Executives familiar with the firm say one stumbling block could be retaining and attracting to talent to work in the specialist positions. Some say they feel that they've been pigeonholed. "It's intriguing to entry-level staff and in new business pitches, but it doesn't play out well for career development or fluid client service," said one executive who asked not to be named.

Mr. Stringfellow said that there might be an opportunity to create more "clarity around the different practice areas" and around "who's accountable for what."

Despite a few roadblocks, most execs close to Golin Harris are still generally upbeat about the changes.

Another executive said: "In the old PR model, titles drove compensation and your status with clients and everything, so making that more of a flat line as a horizontal relationship is a big challenge." However, the executive did acknowledge the potential for success. "The measure of success will be whether or not they can drive the industry to adopt a new approach to how individuals are compensated and recognized for work. At the end of the day, it's as much an internal cultural challenge as external."

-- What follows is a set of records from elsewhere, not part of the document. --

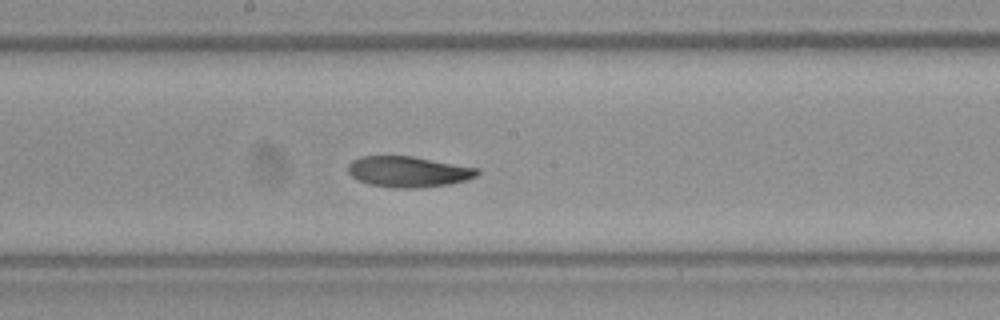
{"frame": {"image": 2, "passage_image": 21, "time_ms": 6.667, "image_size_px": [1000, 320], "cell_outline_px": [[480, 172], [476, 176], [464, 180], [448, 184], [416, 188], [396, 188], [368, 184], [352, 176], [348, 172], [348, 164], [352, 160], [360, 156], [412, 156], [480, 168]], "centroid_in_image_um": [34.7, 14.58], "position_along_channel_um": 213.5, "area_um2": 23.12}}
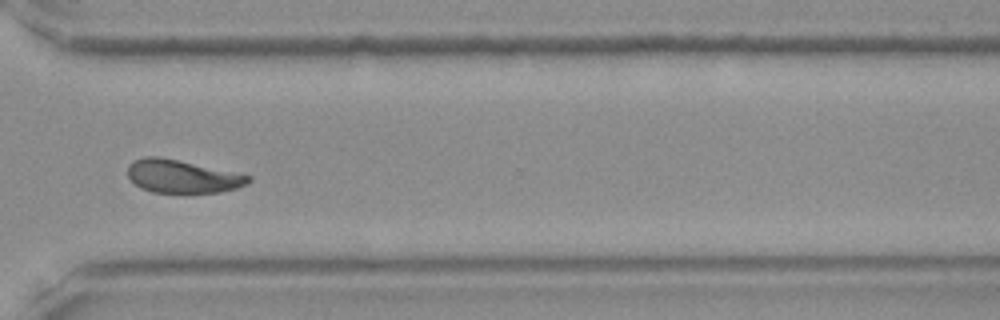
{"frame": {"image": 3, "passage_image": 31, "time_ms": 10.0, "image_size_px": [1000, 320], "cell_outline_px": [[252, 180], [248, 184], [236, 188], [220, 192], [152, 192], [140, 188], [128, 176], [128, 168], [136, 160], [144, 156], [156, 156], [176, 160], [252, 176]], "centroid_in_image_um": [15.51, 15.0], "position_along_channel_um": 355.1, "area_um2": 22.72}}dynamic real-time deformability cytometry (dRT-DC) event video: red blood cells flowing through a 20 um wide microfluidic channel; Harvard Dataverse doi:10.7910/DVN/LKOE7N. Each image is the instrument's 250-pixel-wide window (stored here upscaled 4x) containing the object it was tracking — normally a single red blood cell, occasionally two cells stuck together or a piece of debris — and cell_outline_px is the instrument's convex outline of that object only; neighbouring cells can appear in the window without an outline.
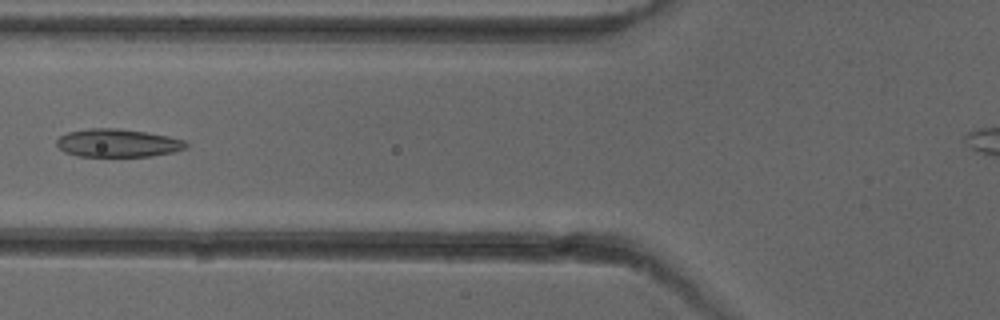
{"species": "common noctule bat (a hibernating species)", "species_latin": "Nyctalus noctula", "temperature_condition": "cold", "stored_images_in_passage": 6, "camera_frame_rate_fps": 3000, "um_per_image_px": 0.085, "animal": {"sex": "female"}, "frame": {"image": 1, "passage_image": 6, "time_ms": 6.333, "image_size_px": [1000, 320], "cell_outline_px": [[188, 148], [172, 152], [152, 156], [80, 156], [64, 152], [56, 144], [56, 140], [60, 136], [68, 132], [92, 128], [120, 128], [168, 136], [184, 140], [188, 144]], "centroid_in_image_um": [10.02, 12.15], "position_along_channel_um": 115.8, "area_um2": 21.1}}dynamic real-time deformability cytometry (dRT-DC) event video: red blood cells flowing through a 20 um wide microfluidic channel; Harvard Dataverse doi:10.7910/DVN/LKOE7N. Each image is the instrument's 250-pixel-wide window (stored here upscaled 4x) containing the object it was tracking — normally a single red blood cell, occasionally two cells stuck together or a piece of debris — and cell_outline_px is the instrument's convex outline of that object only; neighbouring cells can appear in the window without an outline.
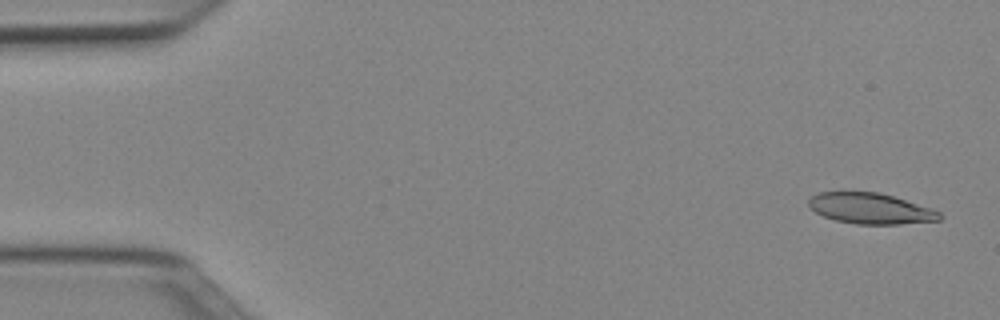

Another success measure that could unfold over time is whether other PR agencies replicate the model. "It goes back to the ability to retain talent. If it proves to be a differentiator, we may see some replication, but if it registers as a neutral or doesn't prove to be a competitive advantage, then maybe not," said Mr. Stringfellow. "I like what I've seen so far but some of the cultural changes won't [happen] for two to three years."

Still, the firm's top clients, including McDonald's, are patient. "We've been in business with the firm for 55-plus years. Two years at a time is pretty small scale," Mr. Stringfellow said. "They're our AOR at the national level and we don't foresee that changing anytime soon."